Why firewalls won’t matter in a few years - liotier
http://etherealmind.com/why-firewalls-wont-matter-in-a-few-years/
======
nickpsecurity
Firewalls are just some stupid crap industry made up and went with. We've
known since the Orange Book days that security had to be done holistically
involving every endpoint and network. Their standard for security was a strong
TCB on endpoint with trusted path (see EROS or Dresden's Nitpicker); a network
card with onboard security kernel, firewall, and crypto (see GNTP + GEMSOS);
connections between networks through high assurance guards (see Boeing SNS or
BAE's SAGE); proxies + guard software for risky protocols such as email (see
mail guards like SMG or Nexor). All of this collectively working together was
what it took to enforce a fairly-simple, security policy (MLS). More flexible
attempts happened in capability model with KeyKOS + KeySAFE, E programming
language, CapDesk desktop, and so on.

So, the above was the minimum that NSA et al would consider secure against
adversaries on their level. Every security-critical component was carefully
spec'd, implementation mapped against spec 1-to-1, analyzed for covert
channels, pen-tested, and even generated on-site. Commercial industry, aiming
at max profit and time to market, just shipped stuff with security features
but not assurance. Broke every rule in the field. Came up with firewalls
(knockoff of guards), AV, and so on to counter minor tactics. Of course that
didn't work as it doesn't solve the central security problem: making sure all
states or flows in the system correspond to a security policy.
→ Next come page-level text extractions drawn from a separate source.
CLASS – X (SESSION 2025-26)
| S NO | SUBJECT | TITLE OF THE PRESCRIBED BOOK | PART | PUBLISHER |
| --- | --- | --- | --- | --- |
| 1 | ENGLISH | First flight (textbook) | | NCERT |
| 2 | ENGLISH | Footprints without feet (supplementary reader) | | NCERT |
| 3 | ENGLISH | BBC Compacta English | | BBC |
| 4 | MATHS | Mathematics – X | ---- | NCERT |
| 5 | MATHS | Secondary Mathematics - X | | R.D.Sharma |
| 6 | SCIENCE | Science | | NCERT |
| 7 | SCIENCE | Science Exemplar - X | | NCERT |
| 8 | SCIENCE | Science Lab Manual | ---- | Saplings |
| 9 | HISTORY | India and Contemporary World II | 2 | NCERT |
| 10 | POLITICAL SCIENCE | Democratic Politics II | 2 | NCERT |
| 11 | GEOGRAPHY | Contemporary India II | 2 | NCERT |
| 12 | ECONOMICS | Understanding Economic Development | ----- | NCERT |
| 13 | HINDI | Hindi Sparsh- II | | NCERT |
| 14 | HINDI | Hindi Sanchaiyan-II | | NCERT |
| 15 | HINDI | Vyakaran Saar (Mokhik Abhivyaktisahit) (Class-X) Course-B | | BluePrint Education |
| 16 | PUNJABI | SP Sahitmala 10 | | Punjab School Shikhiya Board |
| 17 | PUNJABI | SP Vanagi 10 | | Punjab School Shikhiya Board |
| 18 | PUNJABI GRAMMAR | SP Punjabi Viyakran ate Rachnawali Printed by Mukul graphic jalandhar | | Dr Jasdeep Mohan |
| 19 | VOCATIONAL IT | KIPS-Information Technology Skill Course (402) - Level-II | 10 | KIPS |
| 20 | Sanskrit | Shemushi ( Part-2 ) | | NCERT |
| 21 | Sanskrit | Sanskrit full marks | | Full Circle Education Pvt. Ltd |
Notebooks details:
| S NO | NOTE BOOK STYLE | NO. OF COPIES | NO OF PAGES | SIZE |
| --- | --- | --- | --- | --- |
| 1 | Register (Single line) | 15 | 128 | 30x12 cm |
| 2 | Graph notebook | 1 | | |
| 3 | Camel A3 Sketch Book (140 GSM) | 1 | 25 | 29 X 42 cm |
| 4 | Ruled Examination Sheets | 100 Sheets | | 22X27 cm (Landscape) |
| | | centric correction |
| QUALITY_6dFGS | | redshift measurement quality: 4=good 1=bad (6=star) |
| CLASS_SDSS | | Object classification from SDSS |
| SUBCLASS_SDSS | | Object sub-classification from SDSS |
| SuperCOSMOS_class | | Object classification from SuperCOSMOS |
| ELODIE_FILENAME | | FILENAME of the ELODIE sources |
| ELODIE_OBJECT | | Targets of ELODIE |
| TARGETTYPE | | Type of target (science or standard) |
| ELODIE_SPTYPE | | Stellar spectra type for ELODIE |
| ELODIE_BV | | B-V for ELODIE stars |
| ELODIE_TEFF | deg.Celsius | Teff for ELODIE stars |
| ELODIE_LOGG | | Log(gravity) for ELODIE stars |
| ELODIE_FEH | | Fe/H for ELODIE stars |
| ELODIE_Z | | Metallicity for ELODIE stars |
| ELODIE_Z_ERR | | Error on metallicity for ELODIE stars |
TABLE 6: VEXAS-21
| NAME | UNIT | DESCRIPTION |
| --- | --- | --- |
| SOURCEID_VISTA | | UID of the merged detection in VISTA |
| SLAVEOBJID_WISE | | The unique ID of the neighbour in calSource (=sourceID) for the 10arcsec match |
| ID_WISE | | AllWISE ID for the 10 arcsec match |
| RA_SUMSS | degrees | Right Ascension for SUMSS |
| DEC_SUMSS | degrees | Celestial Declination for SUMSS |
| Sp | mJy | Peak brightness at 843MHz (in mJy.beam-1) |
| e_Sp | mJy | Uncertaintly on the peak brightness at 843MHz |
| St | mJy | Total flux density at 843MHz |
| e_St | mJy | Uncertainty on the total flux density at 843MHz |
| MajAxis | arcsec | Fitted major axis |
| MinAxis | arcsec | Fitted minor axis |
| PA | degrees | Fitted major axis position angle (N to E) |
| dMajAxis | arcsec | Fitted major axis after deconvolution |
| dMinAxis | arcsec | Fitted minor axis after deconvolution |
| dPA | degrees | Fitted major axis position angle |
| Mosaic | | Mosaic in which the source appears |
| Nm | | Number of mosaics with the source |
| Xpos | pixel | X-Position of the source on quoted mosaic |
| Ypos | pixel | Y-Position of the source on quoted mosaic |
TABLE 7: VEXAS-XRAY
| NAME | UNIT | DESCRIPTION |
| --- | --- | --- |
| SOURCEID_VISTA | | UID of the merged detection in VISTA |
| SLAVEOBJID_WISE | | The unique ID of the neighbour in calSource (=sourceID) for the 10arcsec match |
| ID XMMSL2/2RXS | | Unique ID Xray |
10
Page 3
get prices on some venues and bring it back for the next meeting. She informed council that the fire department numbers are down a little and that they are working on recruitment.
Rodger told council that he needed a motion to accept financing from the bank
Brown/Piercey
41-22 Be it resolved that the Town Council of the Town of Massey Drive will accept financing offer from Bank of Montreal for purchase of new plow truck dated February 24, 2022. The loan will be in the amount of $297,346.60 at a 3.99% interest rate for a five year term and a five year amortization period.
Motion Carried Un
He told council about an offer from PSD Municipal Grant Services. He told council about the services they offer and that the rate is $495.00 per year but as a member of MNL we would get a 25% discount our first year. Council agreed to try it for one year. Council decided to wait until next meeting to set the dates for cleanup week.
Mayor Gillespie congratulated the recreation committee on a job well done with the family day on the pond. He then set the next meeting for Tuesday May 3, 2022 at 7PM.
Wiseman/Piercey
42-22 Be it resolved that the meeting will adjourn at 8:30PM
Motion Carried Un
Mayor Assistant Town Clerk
The best route is to put security in the end-point along with E-like tools for
distributed applications and hardware acceleration of difficult parts. Within
your trust domain, you just check data types and use that for information flow
control (aka security). Outside trust domain, you do input validation and
checks before assigning types. The hardware will be like crash-safe.org or
CHERI processor in that it handles the rest. A security-aware, I/O offload
engine will help too. Fixing the root problem along with a unified model
(capability-based, distributed) will make most security problems go away. At
that point, firewalls will be about keeping out the riff raff and preventing
DOS attacks.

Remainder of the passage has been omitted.